This election is about government control | Don Brunell’s Business View

When you peel off the layers and get beyond the rhetoric, this year’s presidential election is about government control. President Obama wants government to have a greater say in our daily lives, while Gov. Romney advocates for greater personal responsibility and private-sector solutions.

When you peel off the layers and get beyond the rhetoric, this year’s presidential election is about government control. President Obama wants government to have a greater say in our daily lives, while Gov. Romney advocates for greater personal responsibility and private-sector solutions.

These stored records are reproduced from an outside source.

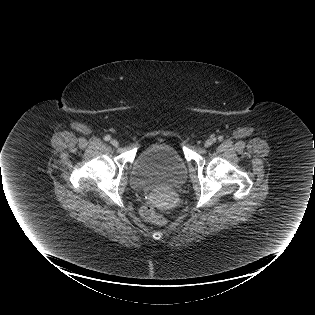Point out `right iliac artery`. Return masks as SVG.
Listing matches in <instances>:
<instances>
[{
	"instance_id": "82829eb1",
	"label": "right iliac artery",
	"mask_w": 315,
	"mask_h": 315,
	"mask_svg": "<svg viewBox=\"0 0 315 315\" xmlns=\"http://www.w3.org/2000/svg\"><path fill=\"white\" fill-rule=\"evenodd\" d=\"M111 139V137L109 136V135H106L105 137H104V140L105 141H109Z\"/></svg>"
}]
</instances>
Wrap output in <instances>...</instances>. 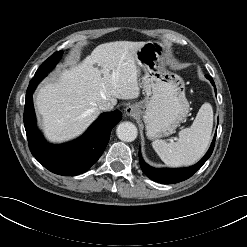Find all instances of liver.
Segmentation results:
<instances>
[{"mask_svg": "<svg viewBox=\"0 0 247 247\" xmlns=\"http://www.w3.org/2000/svg\"><path fill=\"white\" fill-rule=\"evenodd\" d=\"M145 42L115 41L98 45L82 62L42 86L35 99L45 137L62 143L82 135L103 103L140 95L136 52ZM97 65V67L95 66Z\"/></svg>", "mask_w": 247, "mask_h": 247, "instance_id": "obj_1", "label": "liver"}]
</instances>
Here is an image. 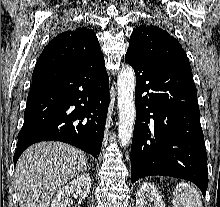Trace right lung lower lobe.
Segmentation results:
<instances>
[{
    "instance_id": "right-lung-lower-lobe-1",
    "label": "right lung lower lobe",
    "mask_w": 220,
    "mask_h": 207,
    "mask_svg": "<svg viewBox=\"0 0 220 207\" xmlns=\"http://www.w3.org/2000/svg\"><path fill=\"white\" fill-rule=\"evenodd\" d=\"M104 57L70 67L35 68L14 164L30 145L61 141L99 156L109 106Z\"/></svg>"
}]
</instances>
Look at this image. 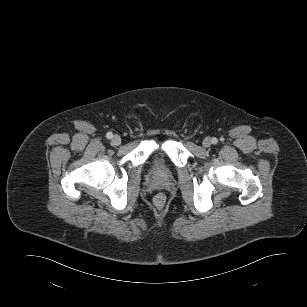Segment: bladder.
<instances>
[{
  "label": "bladder",
  "mask_w": 307,
  "mask_h": 307,
  "mask_svg": "<svg viewBox=\"0 0 307 307\" xmlns=\"http://www.w3.org/2000/svg\"><path fill=\"white\" fill-rule=\"evenodd\" d=\"M160 165L159 164H156L155 166H154V170H155V172H157V173H159L160 172Z\"/></svg>",
  "instance_id": "bladder-1"
}]
</instances>
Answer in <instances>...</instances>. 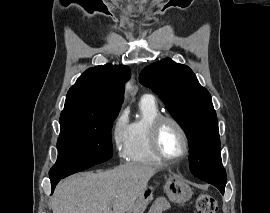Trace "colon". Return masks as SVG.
<instances>
[{"instance_id": "5ec220e1", "label": "colon", "mask_w": 270, "mask_h": 213, "mask_svg": "<svg viewBox=\"0 0 270 213\" xmlns=\"http://www.w3.org/2000/svg\"><path fill=\"white\" fill-rule=\"evenodd\" d=\"M197 213H216V200L208 194H200L195 201Z\"/></svg>"}]
</instances>
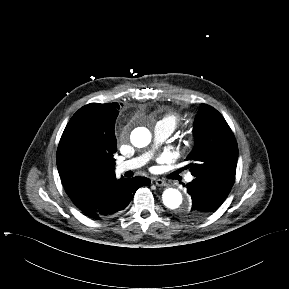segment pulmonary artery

The path our nation — and to a lesser extent our state — takes on Nov. 6 will have repercussions far beyond this one election.

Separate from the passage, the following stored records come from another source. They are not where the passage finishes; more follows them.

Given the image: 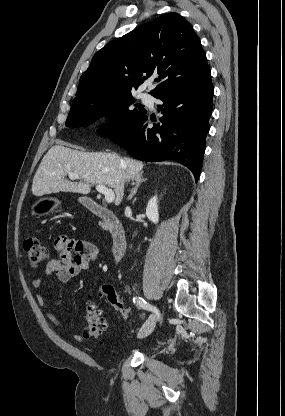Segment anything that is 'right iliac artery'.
<instances>
[{
	"label": "right iliac artery",
	"instance_id": "right-iliac-artery-1",
	"mask_svg": "<svg viewBox=\"0 0 285 416\" xmlns=\"http://www.w3.org/2000/svg\"><path fill=\"white\" fill-rule=\"evenodd\" d=\"M133 302L136 303L139 307H141V308H143L145 310H148V311H152V312L156 313L159 316L158 309L155 306L147 303L143 298H141V297H134L133 298Z\"/></svg>",
	"mask_w": 285,
	"mask_h": 416
}]
</instances>
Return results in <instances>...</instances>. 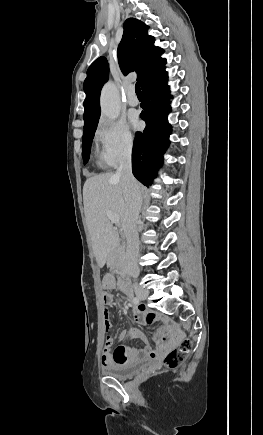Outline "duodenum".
Returning a JSON list of instances; mask_svg holds the SVG:
<instances>
[{
	"instance_id": "1",
	"label": "duodenum",
	"mask_w": 263,
	"mask_h": 435,
	"mask_svg": "<svg viewBox=\"0 0 263 435\" xmlns=\"http://www.w3.org/2000/svg\"><path fill=\"white\" fill-rule=\"evenodd\" d=\"M119 282H120V286L121 288L127 293V294H131V288L129 286V282H128V276L127 273L125 271H122L120 273V277H119Z\"/></svg>"
}]
</instances>
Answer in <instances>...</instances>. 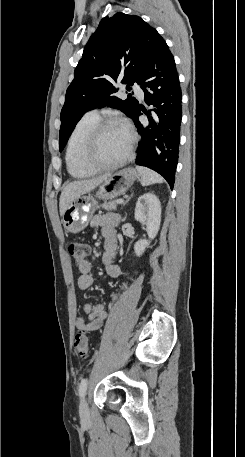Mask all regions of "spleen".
<instances>
[{
	"label": "spleen",
	"instance_id": "1",
	"mask_svg": "<svg viewBox=\"0 0 245 457\" xmlns=\"http://www.w3.org/2000/svg\"><path fill=\"white\" fill-rule=\"evenodd\" d=\"M140 176L142 186H148V184H154V182H163L162 176L150 168H145V166H136Z\"/></svg>",
	"mask_w": 245,
	"mask_h": 457
}]
</instances>
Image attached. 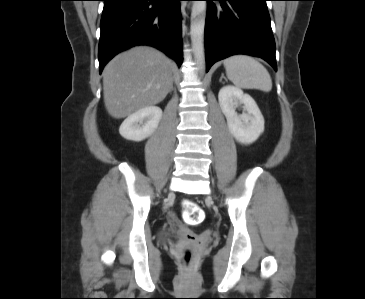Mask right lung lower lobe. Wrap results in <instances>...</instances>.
I'll use <instances>...</instances> for the list:
<instances>
[{
  "label": "right lung lower lobe",
  "instance_id": "obj_1",
  "mask_svg": "<svg viewBox=\"0 0 365 299\" xmlns=\"http://www.w3.org/2000/svg\"><path fill=\"white\" fill-rule=\"evenodd\" d=\"M99 72L119 52L149 45L182 63L181 0H103Z\"/></svg>",
  "mask_w": 365,
  "mask_h": 299
}]
</instances>
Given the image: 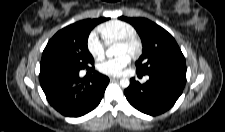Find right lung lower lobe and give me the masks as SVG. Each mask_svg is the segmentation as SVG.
Here are the masks:
<instances>
[{
	"label": "right lung lower lobe",
	"instance_id": "98d812e1",
	"mask_svg": "<svg viewBox=\"0 0 225 132\" xmlns=\"http://www.w3.org/2000/svg\"><path fill=\"white\" fill-rule=\"evenodd\" d=\"M39 77L48 102L67 117L95 109L109 83L108 77L96 71L90 79L80 78L79 71L61 69L40 70Z\"/></svg>",
	"mask_w": 225,
	"mask_h": 132
}]
</instances>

Before we opt for more government control, we should look at what happened to Poland, a country of 38.5 million people, nearly twice the size of Washington.

While Poland’s roots as a nation date back to 966 A.D., its people spent most of the last hundred years caught in a vice between Russia’s Communists to the east and Germany’s Nazis to the west. It wasn’t until the Berlin Wall fell in 1989 that the Polish people got their first taste of freedom.

The majority of the Polish people know that government control of the economy was a disaster. Black markets were rampant, and grocery store shelves were empty. The Communist government controlled everything from what crops were planted to how many apartments were built. That iron-fisted domination resulted in shortages, hardship and civil unrest. It was a miserable failure.

In 1980, everything started changing.

A worker revolt at the Gdańsk shipyard led by Lech Walesa spawned the Solidarity Movement, which eventually forced Poland’s leaders to embrace democratic elections, free speech and free enterprise.

In fact, one of the student leaders involved in Walesa’s movement, Paweł Adamowicz, became the mayor of Gdańsk. Adamowicz, who has served as the city’s mayor since 1998, is one of Poland’s leading promoters of free enterprise.

Today, Adamowicz is using capitalism to breathe new life into the old government Gdańsk shipyard. More than 75 companies now operate on the site, and its ship repair and restoration services are making a comeback.

Adamowicz recently led a Polish trade delegation to Washington. The delegation included 15 young, high-tech entrepreneurs who presented their ideas and new products. Their imagination, innovative thinking and entrepreneurial spirit put Poland on a path to prosperity. Today, the Polish people have a bright future because its government leaders reversed course 20 years ago.

As European Union leaders desperately scramble to save the Eurozone and cobble together policies to restore growth, Poland is solidifying its position as the union’s fastest growing economy. Poland now has strong domestic market, low private debt, flexible currency and exports.

In its latest forecast last July, the European Commission predicted Poland would grow by 2.7 percent this year, the fastest in the EU.

If that happens, it will continue what has been a startling economic performance in recent years. Poland’s economy grew 15.8 percent from 2008 to 2011, while the EU saw its GDP shrink by 0.5 percent.

Poland is now the most resilient of the ex-communist states that joined the EU between 2004 and 2007.

The Polish people are proud of their new economy and make no apologies for it. In fact, they talk openly and freely about their economic prosperity, and their government and business leaders are fanning out across the world looking for companies to build plants, locate business centers, buy their products and invest in centers for technology and innovation.

Ironically, as Poles have embraced free enterprise and the private sector as its job-creating engine, Americans seem to be headed in the opposite direction toward more government planning and control.

It didn’t work in Poland, and it won’t work here. Americans will put that vision to the test on Nov. 6. That is what the 2012 election is all about.